Queste le altre richieste di condanna: 14 anni per Antonello Redaelli, 61 anni, tassista di Valmadrera, 11 anni per Saverio Lilliu, muratore di Lecco. Secondo la pubblica accusa, l’ex sindaco di Valmadrera Marco Rusconi va ritenuto colpevole di corruzione per un atto contrario ai doveri d’ufficio nell’ambito della procedura di aggiudicazione del lido di Paré. Il pm ha chiesto poi la condanna a 13 anni per Antonino Romeo, 12 anni per Massimo Nasatti, entrambi ritenuti dagli inquirenti affiliati alla cosca Trovato; e 7 anni per l’impresario edile di Pescate, Claudio Crotta, accusato di riciclaggio e di aver pagato una tangente; 7 anche gli anni di carcere chiesti per Gaetano Mauri, 6 anni per Rolando Trovato, 5 per il fratello Giacomo – già all’ergastolo per omicidio – e 4 per la sorella Stefania Shanna e l’altro fratelloFranco. 5 anni la pena richiesta per Claudio Bongarzone, 4 anni per Gian Guido Mazza e Alessio Ghislanzoni, infine 3 anni per la compagna di Bongarzone Gilvana Goncalves e per la compagna di Mario Trovato Alexandra Ivanoskhova.

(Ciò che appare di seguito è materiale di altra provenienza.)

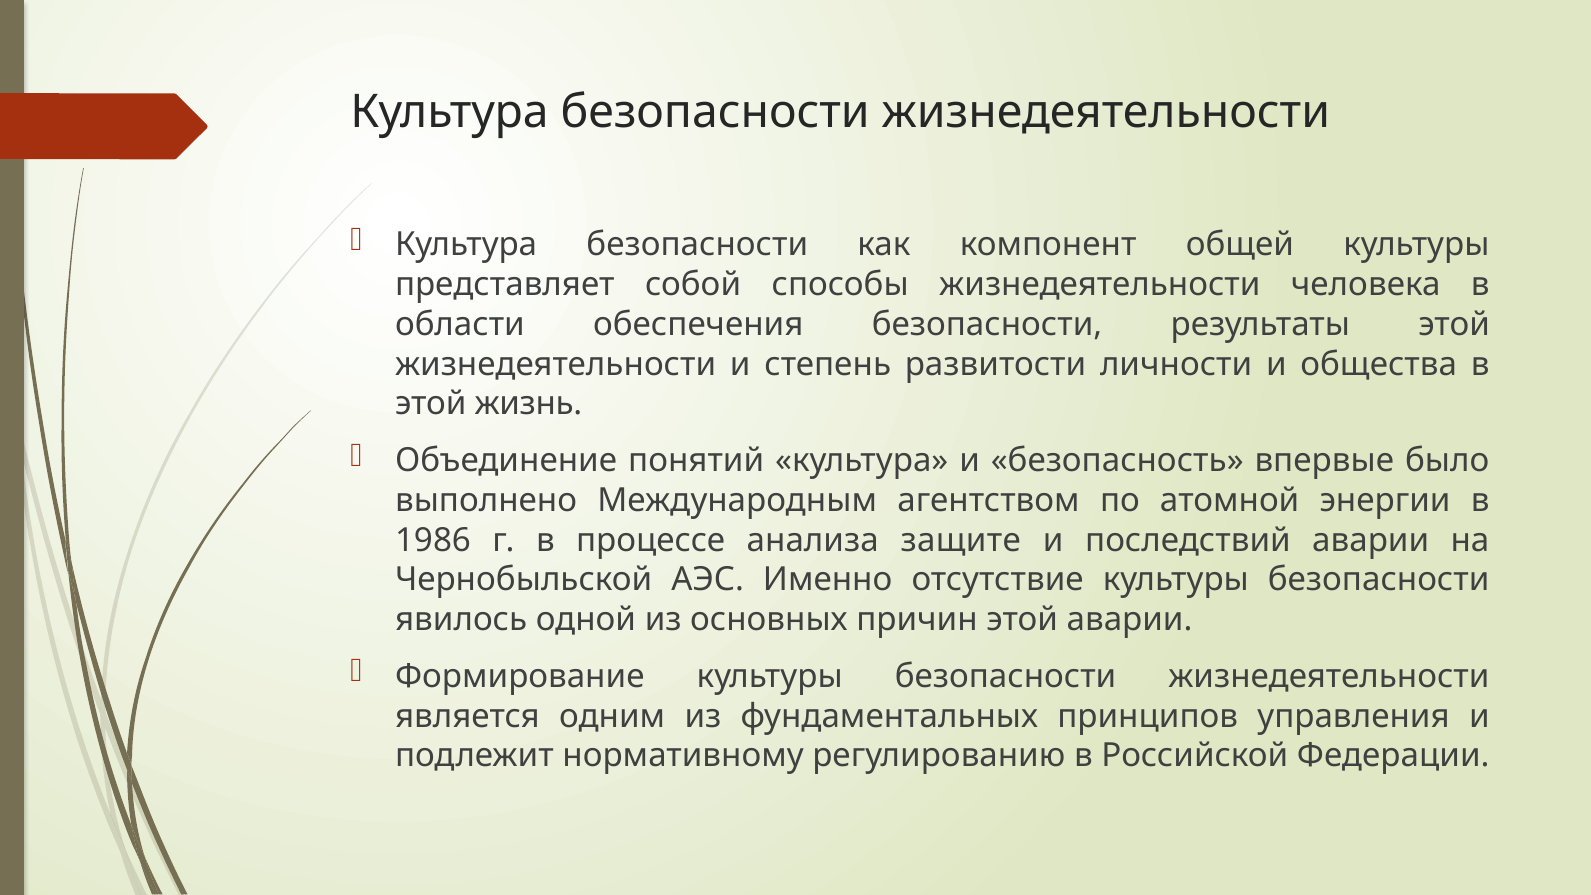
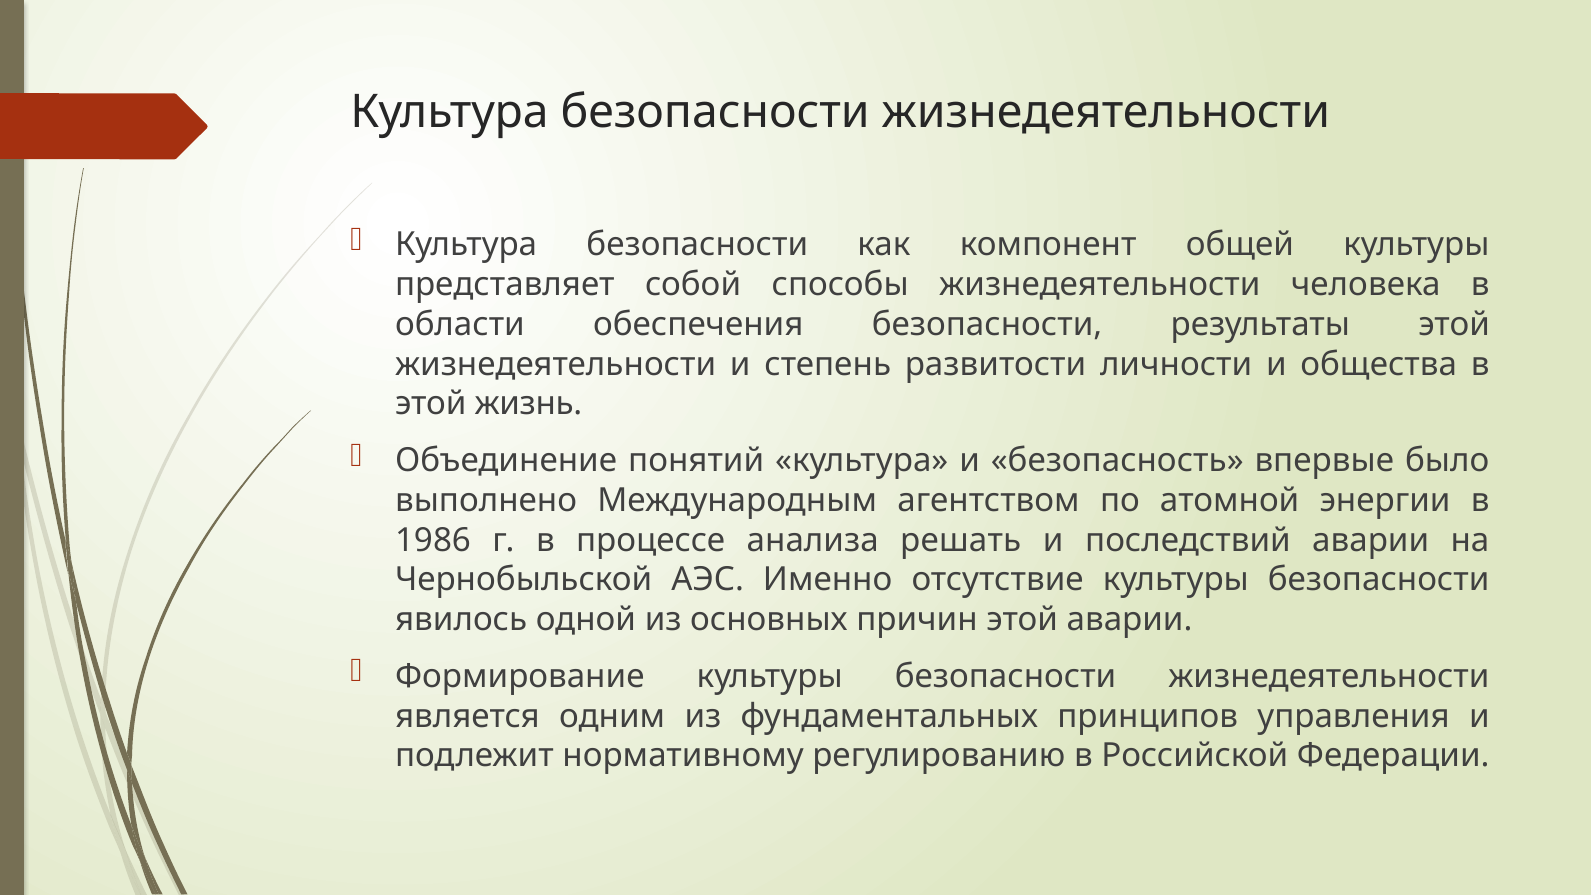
защите: защите -> решать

La Procura ha poi chiesto la trasmissione degli atti per valutare il reato di falsa testimonianza nei confronti dell’allora presidente della commissione urbanistica a palazzo Bovara, Alberto Invernizzi, e sul fronte Valmadrera quelle del consigliere comunale, Emilio Zangari, del tecnico comunale, Gandino Scola, e del comandante della polizia locale Christian Francese.

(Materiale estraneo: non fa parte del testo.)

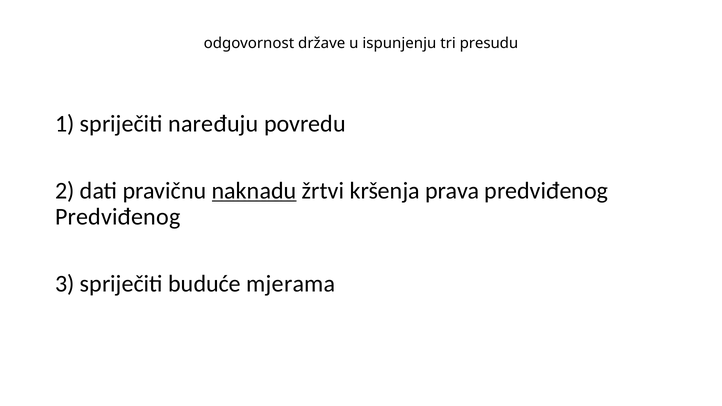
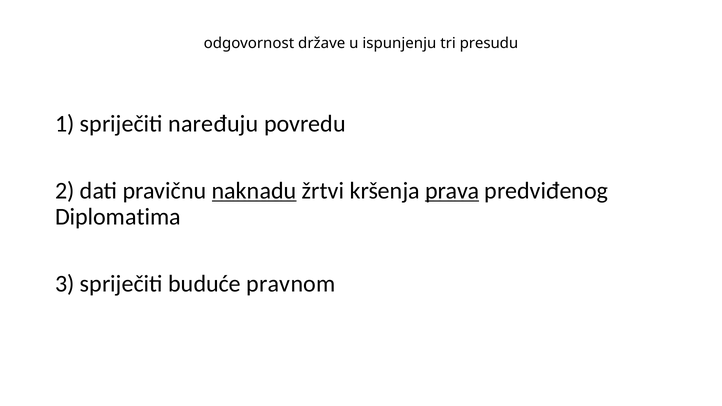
prava underline: none -> present
Predviđenog at (118, 217): Predviđenog -> Diplomatima
mjerama: mjerama -> pravnom
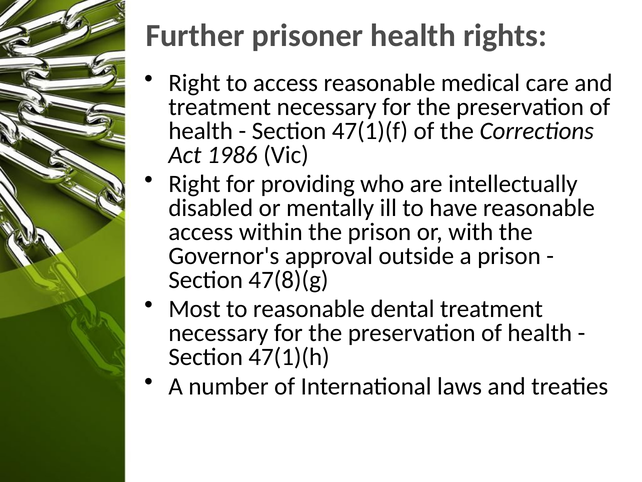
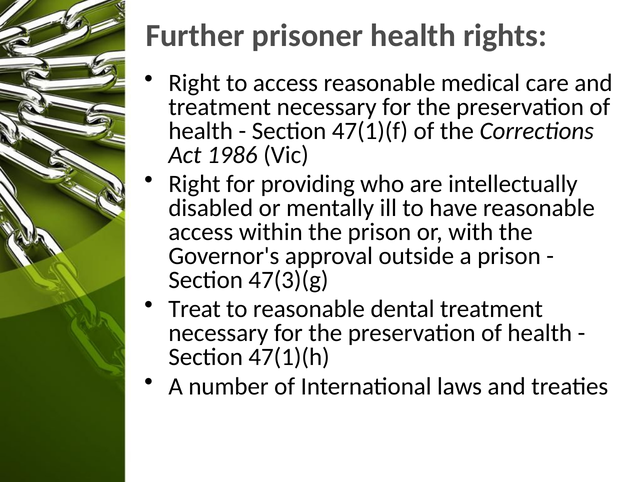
47(8)(g: 47(8)(g -> 47(3)(g
Most: Most -> Treat
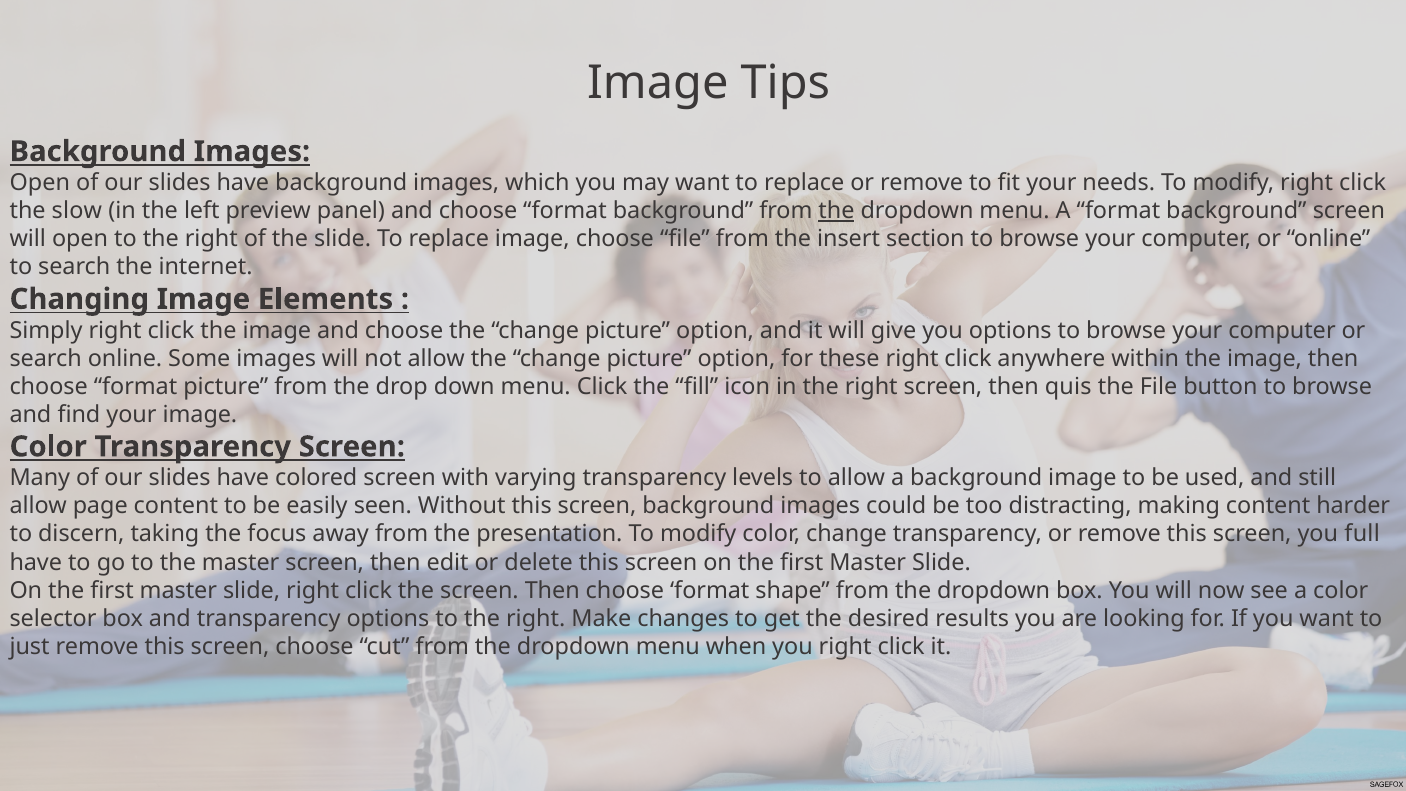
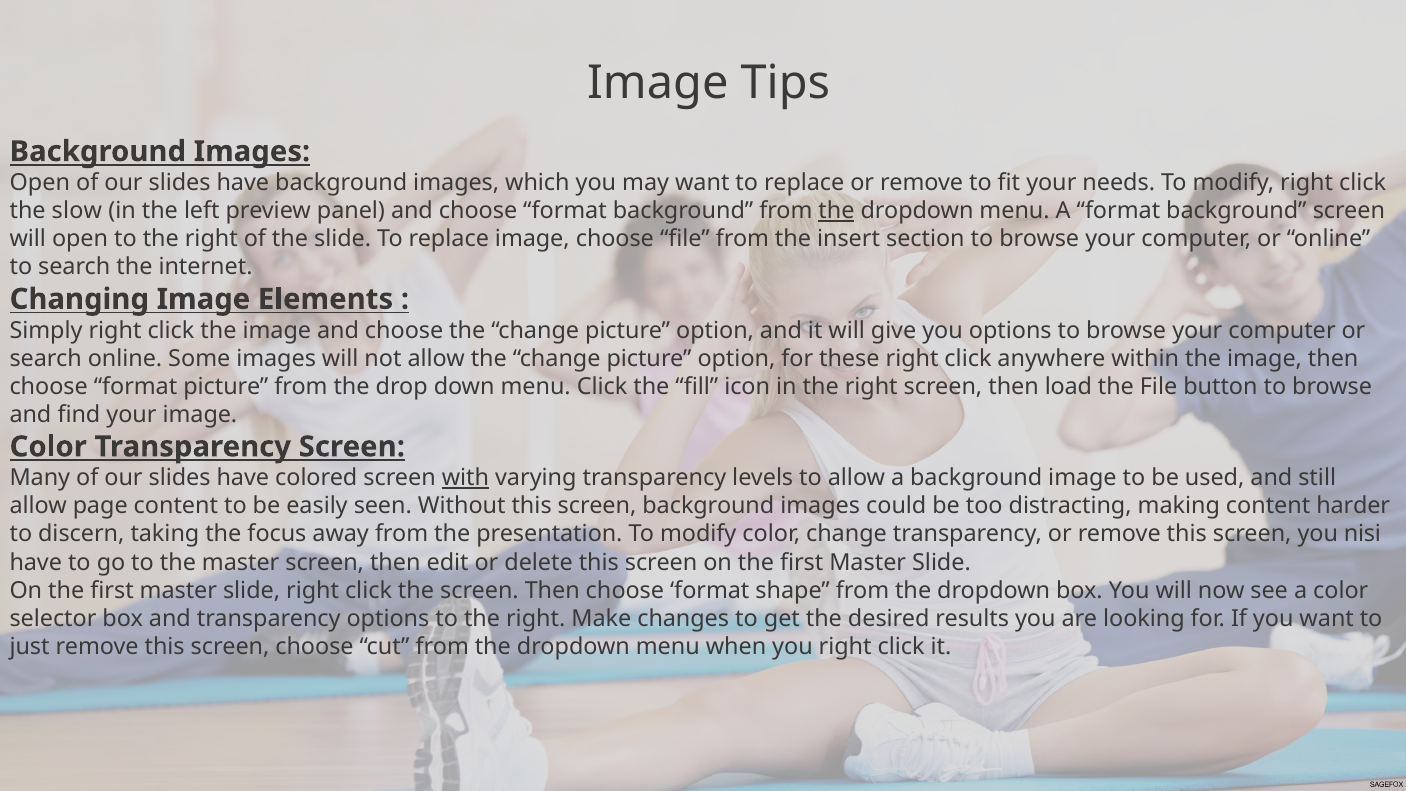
quis: quis -> load
with underline: none -> present
full: full -> nisi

“La trasmissione degli atti alla Procura da parte del pubblico ministero del processo Metastasi sulla testimonianza del sindaco di Lecco Virginio Brivio, esponente del Pd, apre scenari inquietanti. L’ombra della falsa testimonianza – dice Paolo Arrigoni, senatore lecchese della Lega Nord – è gravissima. Ricordiamo che parliamo di un processo per 416-bis, associazione a delinquere di stampo mafioso: Brivio rassegni subito le proprie dimissioni. Lecco merita un sindaco senza macchia, i lecchesi non possono più accontentarsi di auto assoluzioni e non possono essere amministrati da un sindaco sul quale gravano sospetti pesantissimi”.
Alle richieste del pm si sono aggiunte quelle della parte civile con l’avvocato Donatella Saporiti per conto del Comune di Lecco. Ammonta a 125 mila euro di provvisionale la richiesta avanzata dal legale, più 100 mila euro di danni per l’associazione mafiosa, 120 mila per la tentata corruzione operata da Antonello Redaelli e 30 mila euro per la presunta tangente versata da Crotta per stralciare dal Pgt una strada di passaggio nella sua proprietà. (g.b.)